Pycon India 2015 - Dev Sprint - Data Science/ Visualization
Dev sprint as we had know, is a day that is dedicated to solving bugs of a project or sometimes working on building a new project itself. Never having done a dev sprint before, we chose to bridge the gap between performing data science in python and a way to visualize them in the world of javascript.
So we all know D3 is amazing for visualization and we wanted to do what Vincent was doing for Vega and make it compatible for Vega 2.0. Atleast that was the idea. We did some planning prior to the dev sprint and it really helped us to understand which parts each of us would be mentoring
There were 4 of us [Amit Kapoor] (www.twitter.com/amitkaps) , [Bargava](www.twitter.com/bargava), [Raghotham] (www.twitter.com/raghothams) and [Me] (www.twitter.com/nischalhp) who were conducting this dev sprint and how we achieve our dev sprint was pretty open ended. We started the day at around 10 in the morning and pitched our idea to the developers who were assembled to conquer the dev sprint. About 10 engineers loved our idea and we started discussing on what we wanted to solve. @amitkaps took a session on visualization and showed the need for building the bridge between python and d3 visualization.
Once people had a hang of basic visualization, we wanted to build barchart and scatter plot in d3 by generating vega-spec.
So we started off the dev sprint in style, created a slack group and a github repository for adding code. We also planned on how we would achieve this:
1) Build python Bar chart and Scatter chart classes that can generate vega-lite spec.
2) Build a python module to generate the Data json from Pandas dataframe that can be added to vega-lite spec.
3) Inject the js and html content required to render the chart in ipython notebook.
4) Pass the vega-lite spec to the vega-lite library to generate the vega spec that in turn generates the chart in ipython notebook.
All these tasks looked very easy for us to solve as we had almost 7 more hours for the dev-sprint to end, but as we started hacking ,along came the roadblocks. The major ones were:
1) How to split work among interested people.
2) Understanding how to generate vega-lite spec.
3) Understanding how to generate vega spec from vega-lite spec.
4) How to get javascript and html content to render in ipython notebook.

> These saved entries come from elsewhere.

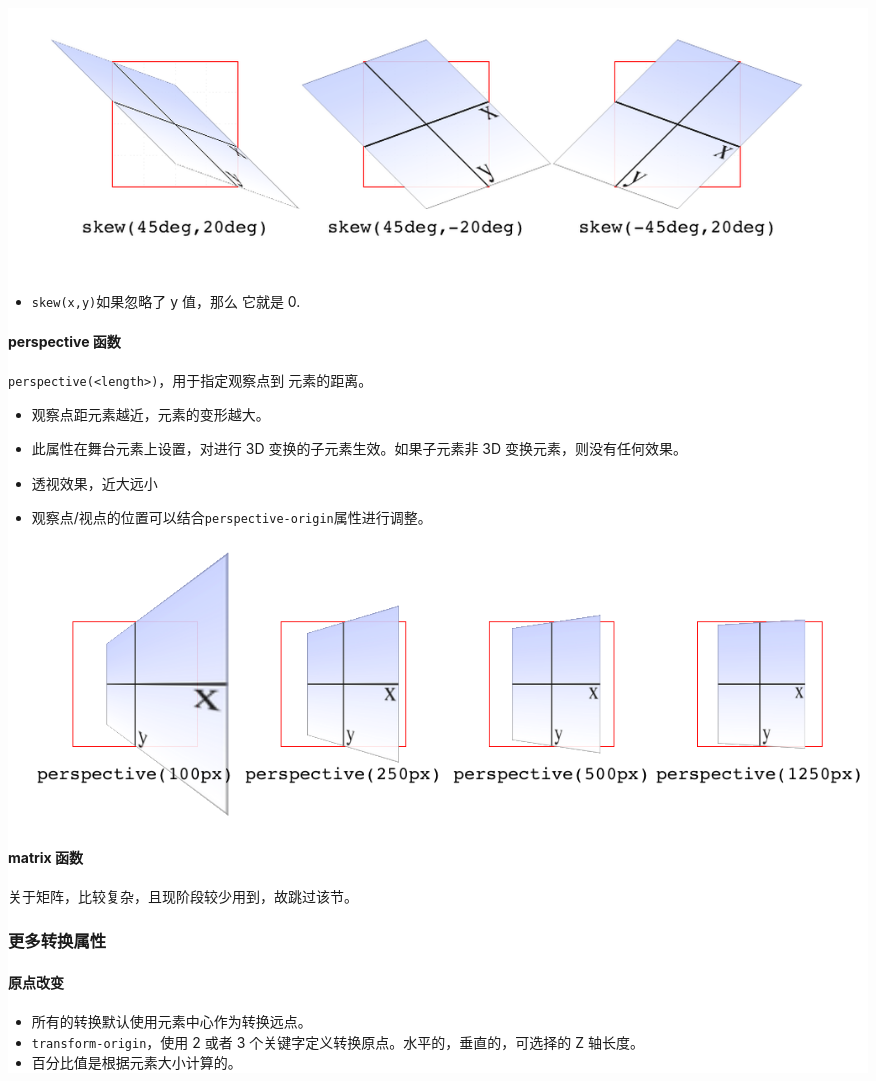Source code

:   ![Skewed emelents](/image/skew_element.jpg)

- `skew(x,y)`如果忽略了 y 值，那么 它就是 0.

#### perspective 函数

`perspective(<length>)`，用于指定观察点到 元素的距离。

- 观察点距元素越近，元素的变形越大。
- 此属性在舞台元素上设置，对进行 3D 变换的子元素生效。如果子元素非 3D 变换元素，则没有任何效果。
- 透视效果，近大远小
- 观察点/视点的位置可以结合`perspective-origin`属性进行调整。

  ![The effects of varying perspective values](/image/effect_of_varying_perspective_values.jpg)

#### matrix 函数

关于矩阵，比较复杂，且现阶段较少用到，故跳过该节。

### 更多转换属性

#### 原点改变

- 所有的转换默认使用元素中心作为转换远点。
- `transform-origin`，使用 2 或者 3 个关键字定义转换原点。水平的，垂直的，可选择的 Z 轴长度。
- 百分比值是根据元素大小计算的。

Solving these roadblocks is what made the dev-sprint an awesome experience.
1) We solved the problem of splitting work by asking people how proficient they were with pandas and python , the interest levels they had to learn and made 2 small teams of 3 people each to build python modules to generate bar chart and scatter plot vega-lite specs.
2) Vega-lite has very little documentation on what happens inside vega-lite and we solved this by forking the project and debugging the code. It was a wonderful experience as we were understanding and reading good code.
3) After we debugged the vega-lite code we were able to pinpoint to the function that generate the vega spec and we just had to re purpose the javascripts to do the same.
4) We found a lot of open source projects and documentation on how we could use js and html inside an ipython notebook and this really helped us integrate the whole thing at ease.
By the end of day we were able to generate vega-lite spec from a python module on reading a csv via pandas into data frame and using that to generate the vega-lite spec. We had the bar chart to work independently by using the generated vega-lite spec. We still needed to integrate all of them into one single project. We called it a day off and decided to kick start the hacking next day post pycon talks.
We started hacking as per schedule the next and after another hour of debugging and doing some experiments we finally finished what we were set out to do and this gave all of us a High. A high of achievement and working together to generate an open source project that solved a problem. This was the outcome of the sprint.
The experience of the dev-sprint was exhilarating as we got to meet so many new engineers, aspiring students and people from different walks of life coming together to solve something different and wonderful. This makes us believe more in hacking together to solve problems and truly realize the power of open source.